When you reach the line with "Vollrath 30013 Super Pan V" in the data below, begin printing lines exactly, and stop once the line with "properties is essential to avoid penalties or" has been printed.

┌──

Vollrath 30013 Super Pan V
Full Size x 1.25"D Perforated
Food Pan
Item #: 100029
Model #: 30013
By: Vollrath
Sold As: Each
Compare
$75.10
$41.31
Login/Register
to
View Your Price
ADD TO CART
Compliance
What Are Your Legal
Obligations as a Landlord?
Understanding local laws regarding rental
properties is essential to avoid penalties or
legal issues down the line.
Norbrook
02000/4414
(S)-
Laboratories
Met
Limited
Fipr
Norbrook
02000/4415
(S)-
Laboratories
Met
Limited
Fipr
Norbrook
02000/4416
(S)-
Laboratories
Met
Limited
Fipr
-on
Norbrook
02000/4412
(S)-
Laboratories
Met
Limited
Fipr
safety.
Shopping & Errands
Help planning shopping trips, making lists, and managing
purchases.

└──
┌──

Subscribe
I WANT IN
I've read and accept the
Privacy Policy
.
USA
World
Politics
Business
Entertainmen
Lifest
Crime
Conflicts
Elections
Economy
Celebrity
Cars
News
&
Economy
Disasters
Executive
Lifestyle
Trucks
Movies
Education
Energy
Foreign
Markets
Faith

└──

- [ANSWER BOX]
Vollrath 30013 Super Pan V
Full Size x 1.25"D Perforated
Food Pan
Item #: 100029
Model #: 30013
By: Vollrath
Sold As: Each
Compare
$75.10
$41.31
Login/Register
to
View Your Price
ADD TO CART
Compliance
What Are Your Legal
Obligations as a Landlord?
Understanding local laws regarding rental
properties is essential to avoid penalties or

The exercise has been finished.